Question

How to get the dispersion values before fitting?

0

Entering edit mode

raya.fai ▴ 60

@rayafai-9396

Last seen 21 months ago

Israel

Hi,

I am interested in finding genes with large dispersion values in the same condition (all the samples are biological replicates of the same condition) and I do not want to make the assumption that genes with similar expression levels have similar dispersion values. This is why I am interested in getting the dispersion values before fitting/shrinking towards the curve.

I have several questions: I see there is a column named dispGeneEst in mcols(dds).

Are the values in the dispGeneEst column the dispersion values before fitting?
What does it mean if a gene has the maximum dispersion value of 10 or the minimum value of 1.00E-08?
Is it correct to use the dispGeneEst values in my case?
Is the dispersion value of a gene based on three biological replicates is reliable or do I need more replicates?
If I want to run DESeq2 without comparing two conditions, just for getting the normalized counts and the dispersion values, is it enough to specify design=~ 1 in the DESeqDataSetFromMatrix function?

Thank you very much.

All the best,

Raya

DESeq2 • 1.3k views

ADD COMMENT • link 4.1 years ago raya.fai ▴ 60

score 1 · Answer 1 · 2021-02-07

Some pointers that may help:

https://bioconductor.org/packages/release/bioc/vignettes/DESeq2/inst/doc/DESeq2.html#access-to-all-calculated-values

(explains how to find more information about the columns, see the description metadata column for the rowData)

For the MLE estimate, estimate at the minimal value means that the data is essentially consistent with Poisson (the variance happened to be at or below the mean).

The maximum is not 10 but relates to the sample size.
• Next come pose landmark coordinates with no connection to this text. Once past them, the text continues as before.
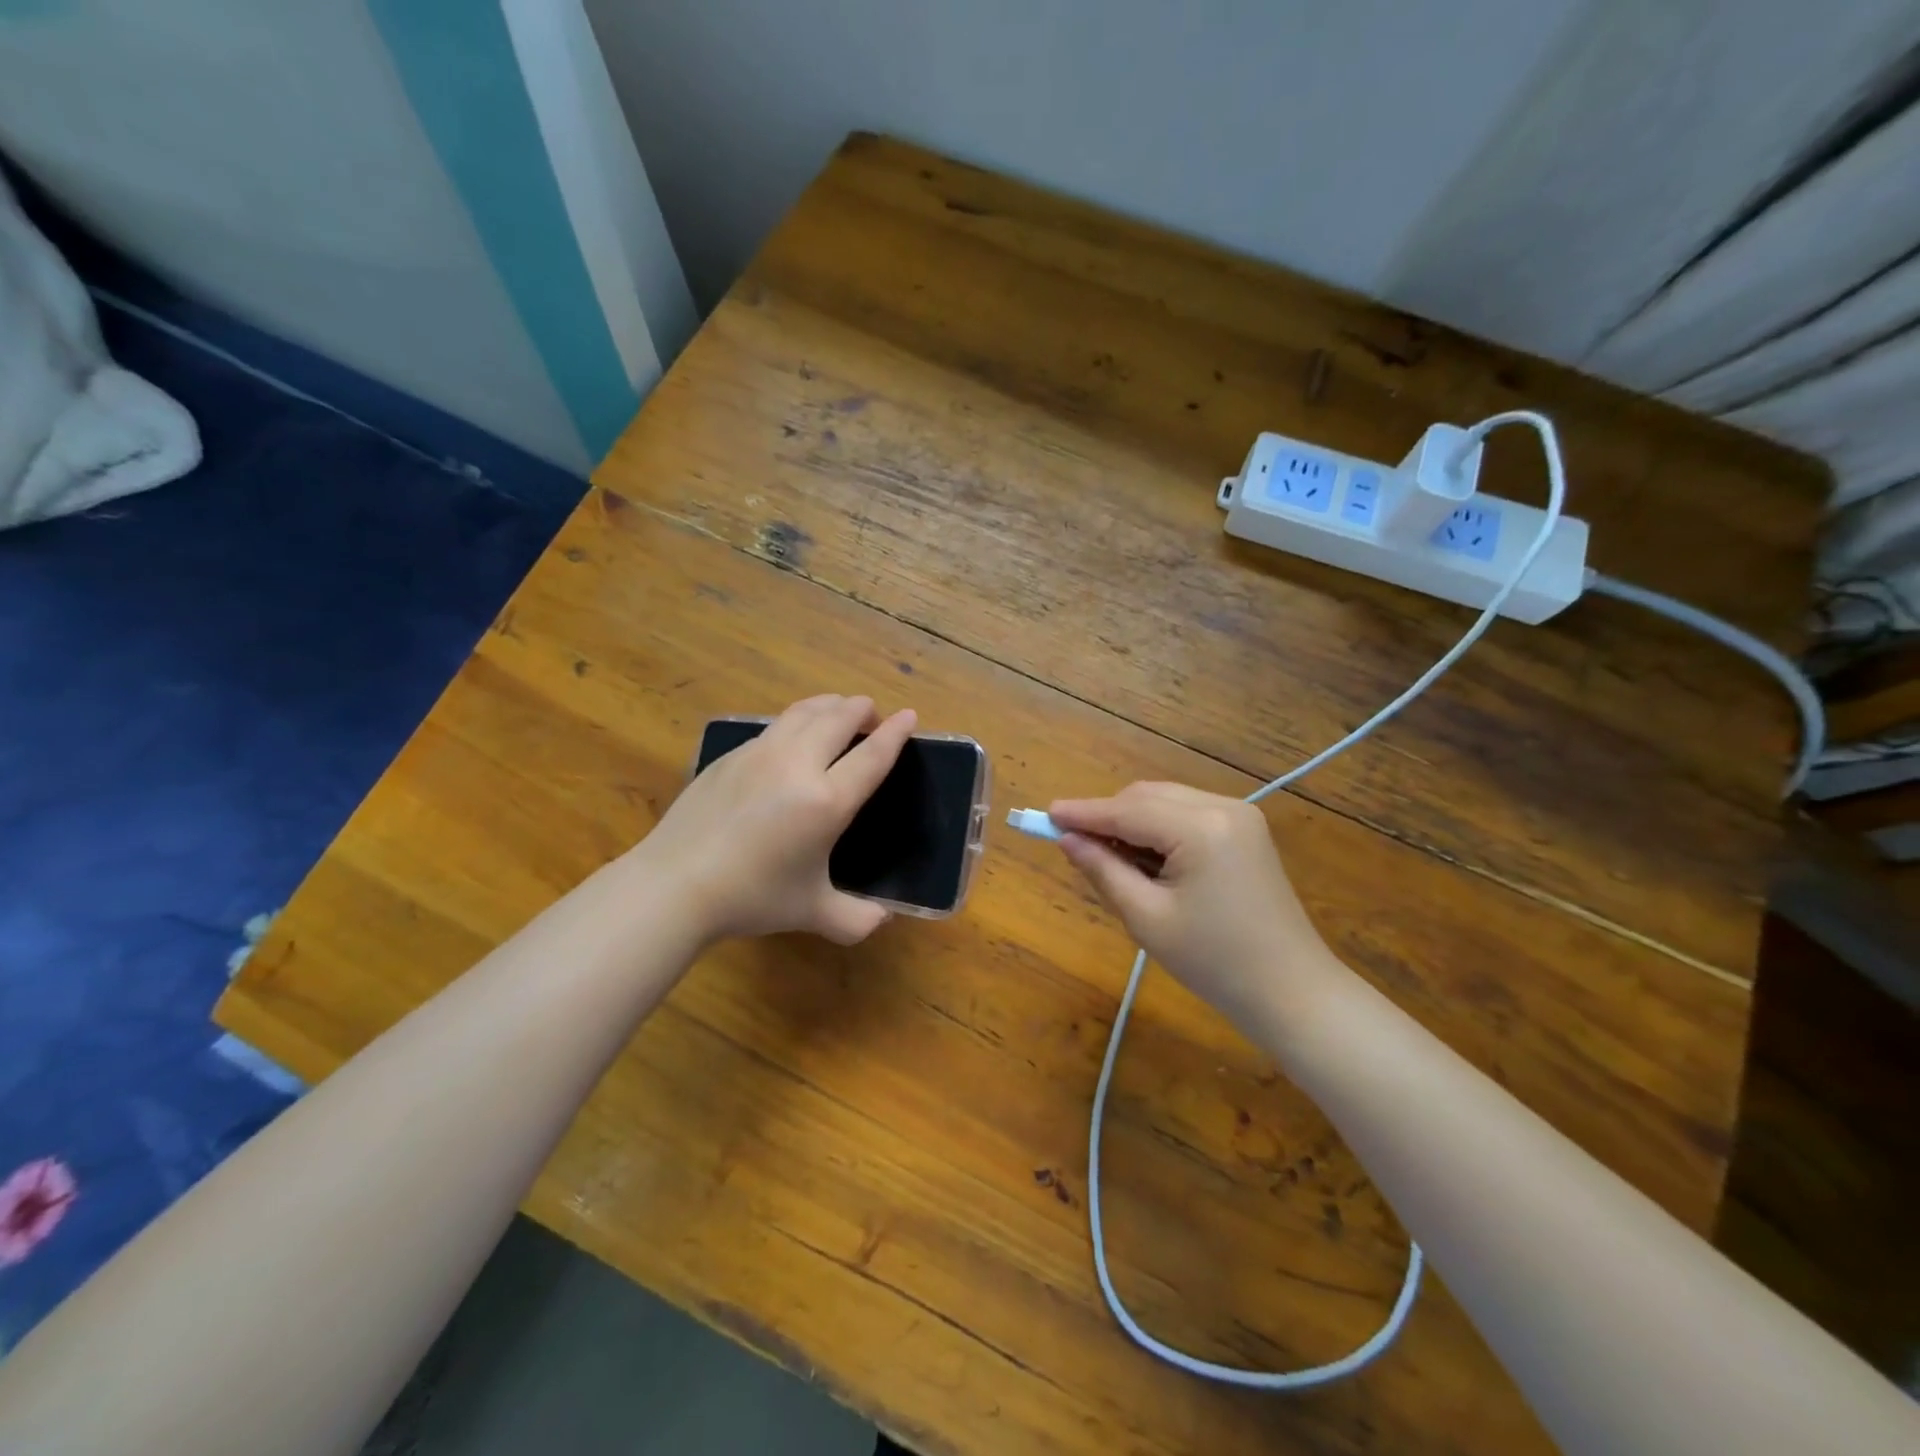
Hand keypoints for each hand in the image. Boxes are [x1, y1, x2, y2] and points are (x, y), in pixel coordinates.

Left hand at [642, 695, 916, 945]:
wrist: (675, 884)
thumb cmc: (752, 897)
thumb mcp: (812, 912)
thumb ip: (854, 918)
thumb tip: (882, 920)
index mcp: (826, 801)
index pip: (872, 755)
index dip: (895, 732)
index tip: (909, 715)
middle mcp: (797, 765)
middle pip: (838, 718)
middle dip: (862, 709)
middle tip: (872, 714)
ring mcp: (760, 754)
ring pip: (803, 711)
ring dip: (829, 705)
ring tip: (838, 710)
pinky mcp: (731, 755)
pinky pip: (774, 726)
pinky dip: (796, 721)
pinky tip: (791, 737)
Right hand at [1049, 783, 1342, 1031]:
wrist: (1291, 992)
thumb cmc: (1214, 963)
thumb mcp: (1147, 918)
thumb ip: (1103, 870)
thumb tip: (1067, 839)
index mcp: (1201, 828)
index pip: (1127, 811)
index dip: (1083, 813)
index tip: (1044, 815)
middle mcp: (1222, 807)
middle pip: (1146, 797)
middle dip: (1107, 816)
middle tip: (1073, 844)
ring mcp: (1239, 816)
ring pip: (1165, 802)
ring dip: (1131, 821)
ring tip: (1107, 856)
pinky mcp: (1245, 830)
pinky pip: (1186, 814)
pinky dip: (1158, 828)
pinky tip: (1144, 857)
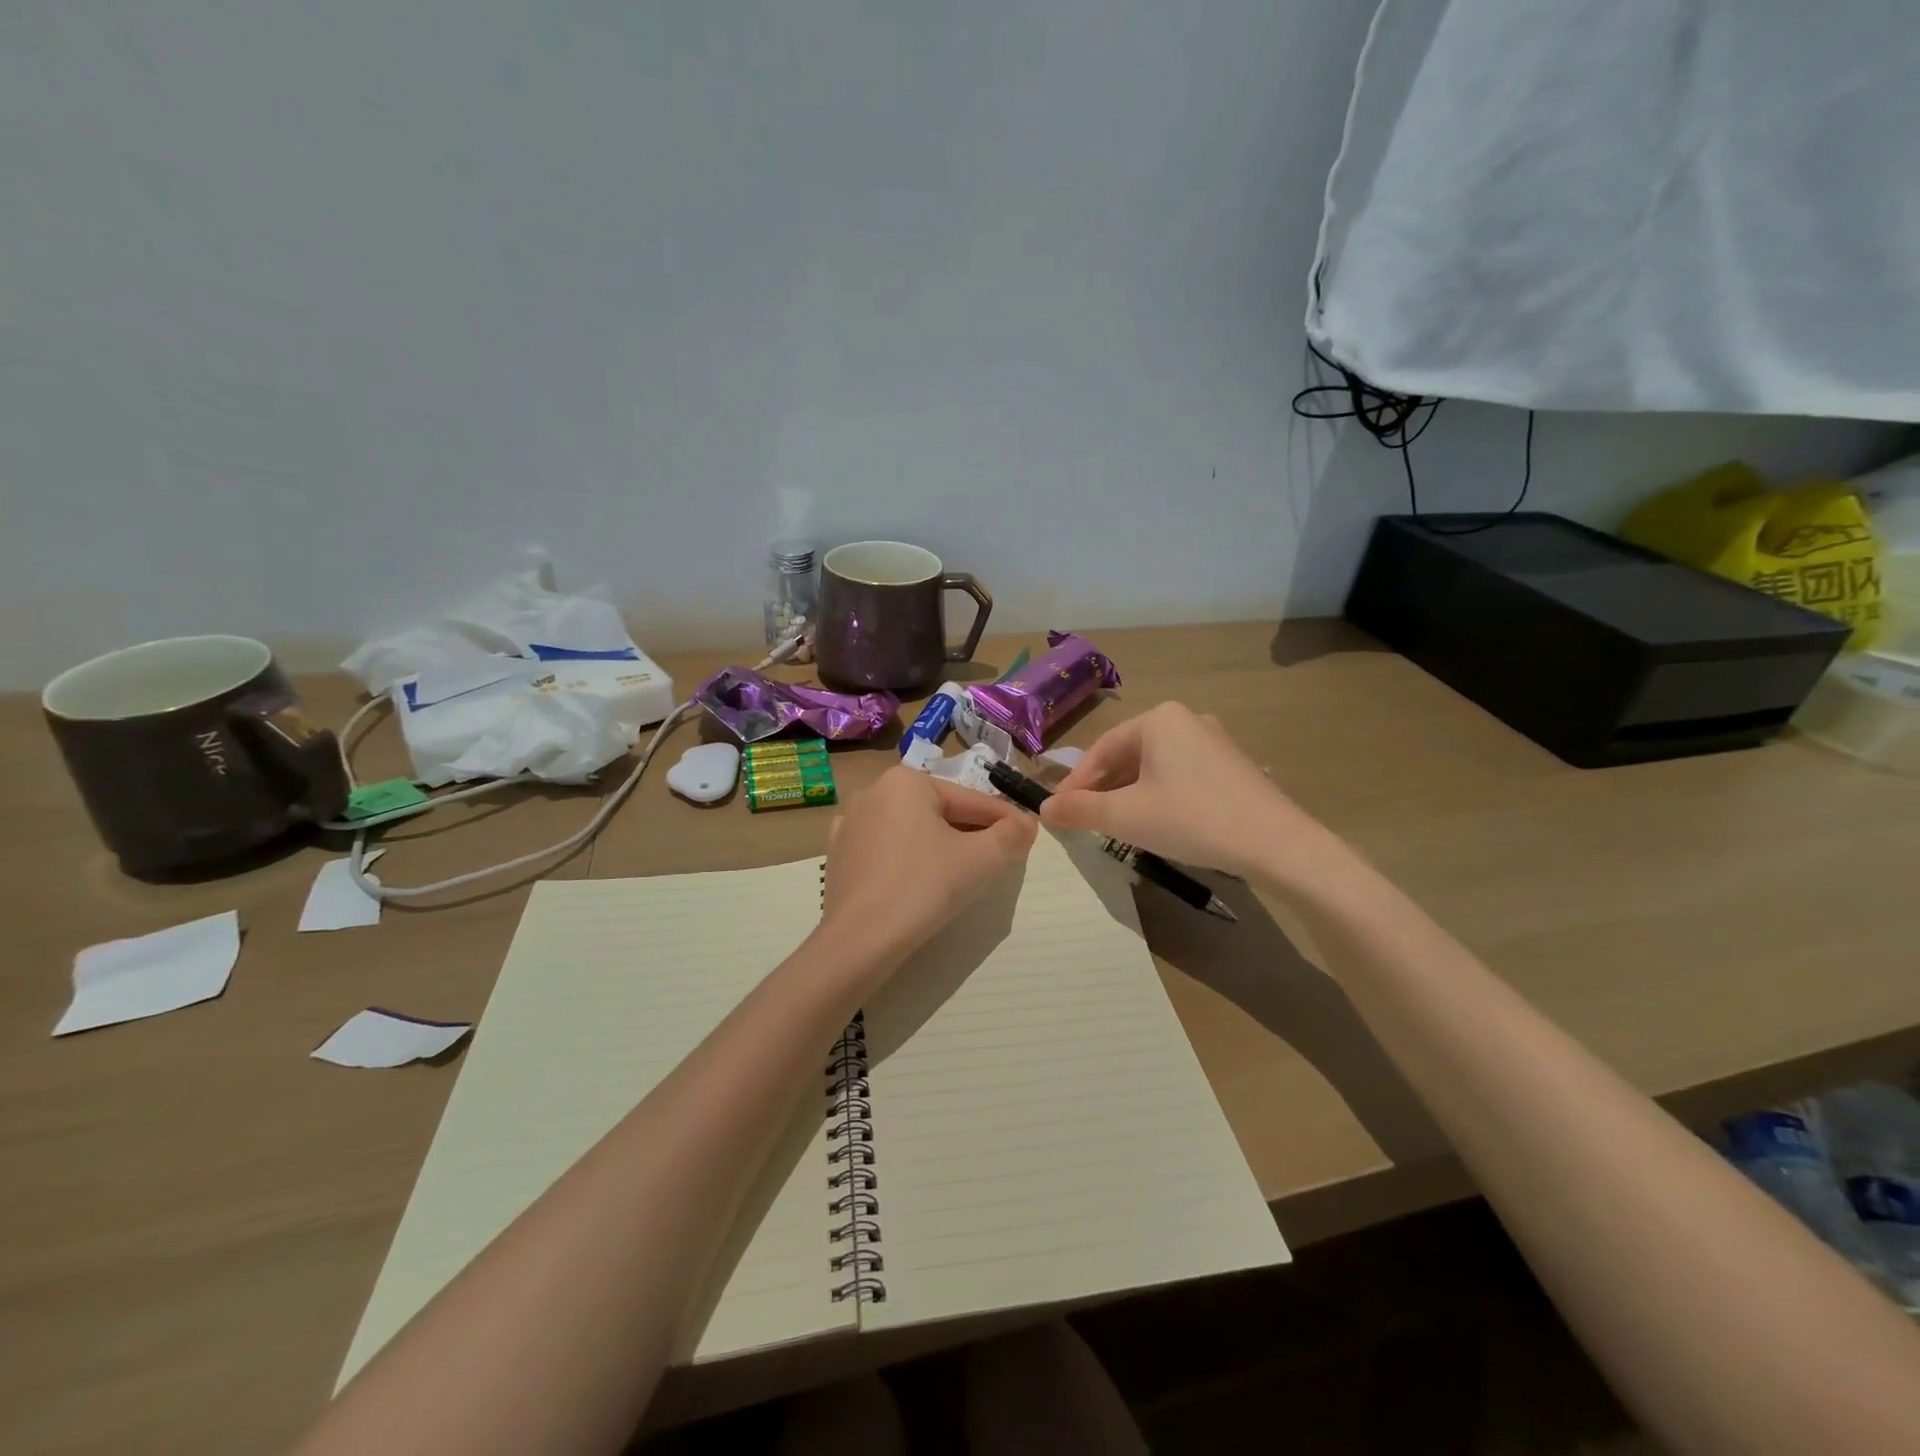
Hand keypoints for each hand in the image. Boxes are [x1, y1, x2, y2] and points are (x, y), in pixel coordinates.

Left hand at [819, 767, 1036, 969]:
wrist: (860, 940)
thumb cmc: (925, 888)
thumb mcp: (982, 859)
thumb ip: (1011, 835)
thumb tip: (1025, 825)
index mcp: (906, 781)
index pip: (970, 800)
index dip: (1004, 819)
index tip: (1027, 835)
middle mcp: (873, 792)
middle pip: (939, 812)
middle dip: (972, 833)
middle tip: (1000, 857)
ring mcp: (850, 824)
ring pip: (912, 831)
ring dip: (941, 846)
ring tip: (964, 873)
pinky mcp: (839, 856)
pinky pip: (887, 851)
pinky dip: (910, 861)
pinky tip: (922, 883)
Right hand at [1040, 702, 1335, 882]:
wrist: (1277, 844)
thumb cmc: (1193, 820)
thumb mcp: (1127, 817)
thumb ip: (1081, 810)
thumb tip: (1044, 809)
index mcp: (1158, 719)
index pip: (1101, 750)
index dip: (1075, 784)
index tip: (1059, 812)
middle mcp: (1186, 719)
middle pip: (1127, 755)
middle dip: (1103, 789)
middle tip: (1085, 821)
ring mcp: (1213, 741)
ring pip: (1154, 767)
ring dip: (1129, 794)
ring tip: (1116, 825)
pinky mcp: (1231, 765)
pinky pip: (1180, 774)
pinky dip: (1158, 795)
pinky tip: (1157, 822)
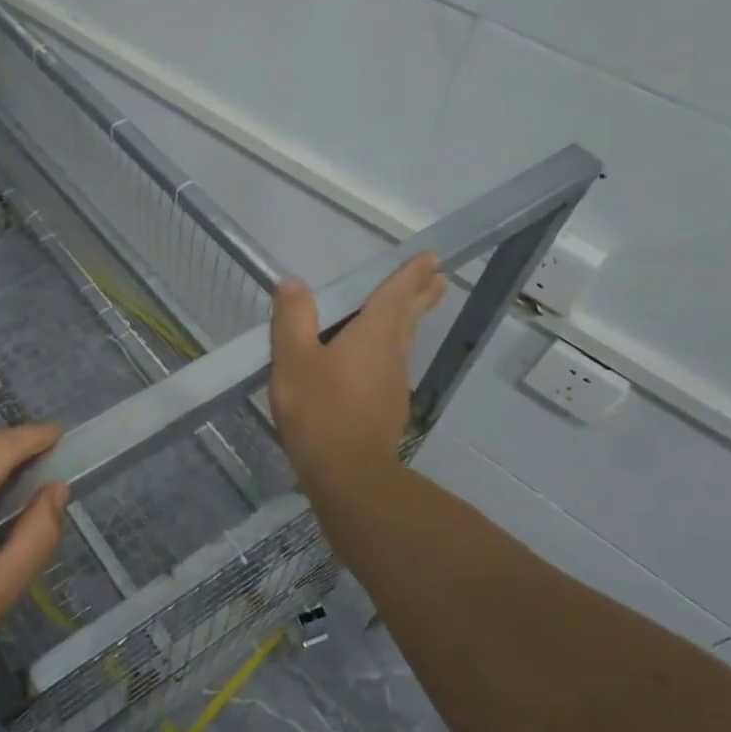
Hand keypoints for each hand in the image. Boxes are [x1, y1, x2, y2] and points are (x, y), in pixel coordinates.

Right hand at [269, 253, 446, 495]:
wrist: (348, 473)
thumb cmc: (319, 409)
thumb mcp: (293, 359)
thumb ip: (293, 319)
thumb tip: (292, 283)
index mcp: (372, 334)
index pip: (395, 295)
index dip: (410, 275)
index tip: (431, 258)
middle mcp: (391, 354)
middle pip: (409, 317)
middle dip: (421, 296)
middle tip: (438, 278)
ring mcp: (393, 384)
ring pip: (403, 342)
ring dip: (409, 321)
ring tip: (409, 310)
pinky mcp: (388, 409)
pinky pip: (391, 366)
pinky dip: (390, 350)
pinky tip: (375, 361)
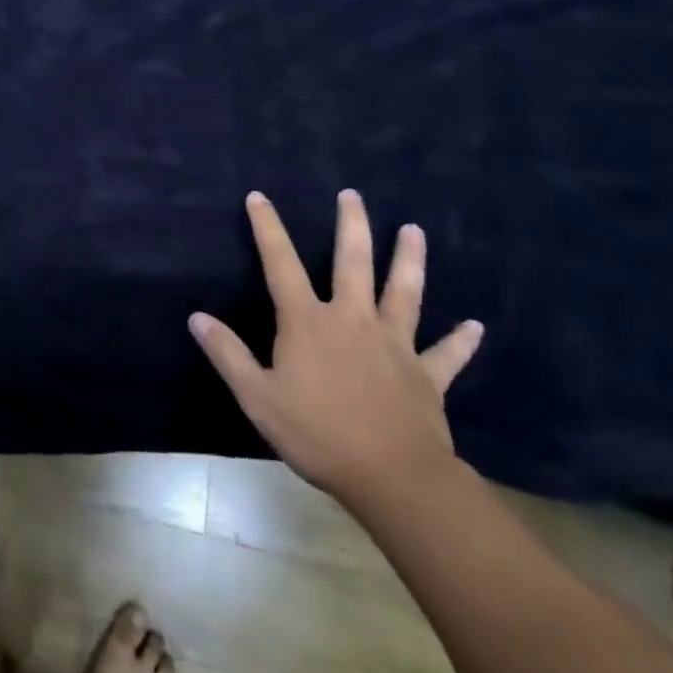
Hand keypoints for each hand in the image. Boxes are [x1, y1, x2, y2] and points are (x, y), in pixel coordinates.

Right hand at [190, 190, 483, 505]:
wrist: (393, 478)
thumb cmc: (318, 434)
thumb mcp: (258, 397)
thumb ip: (228, 354)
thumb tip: (196, 317)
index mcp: (308, 321)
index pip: (280, 263)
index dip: (267, 227)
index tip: (259, 197)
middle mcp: (352, 319)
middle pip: (353, 261)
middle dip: (351, 225)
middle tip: (352, 194)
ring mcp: (394, 344)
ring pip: (403, 292)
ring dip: (409, 259)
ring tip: (414, 230)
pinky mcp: (427, 375)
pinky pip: (446, 354)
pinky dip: (461, 340)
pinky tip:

The maximal SD to mean ratio (for non-negative data) comes with a single outlier:

> x <- c(12345,rep(0,19))
> var(x)/(mean(x)^2)
[1] 20

Yes you can use the individual MLE values, if you have a good number of samples (no, 3 is way too few for the MLE dispersion estimate to be reliable, I would think at the least > 10 samples per condition to get a reliable ML estimate of dispersion without the Bayesian formulation). Alternatively, if you don't want the mean to contribute you can use fitType="mean" and dispersions(dds), the final estimates. This will form a distribution over all genes regardless of mean value. I would recommend to perform minimal filtering if you choose to use this technique, e.g. X or more samples with a count of 10 or more. This helps to remove the very noisy estimates of dispersion on the far left of the dispersion-over-mean plot.

Yes, ~1 will estimate with all the samples in the same condition.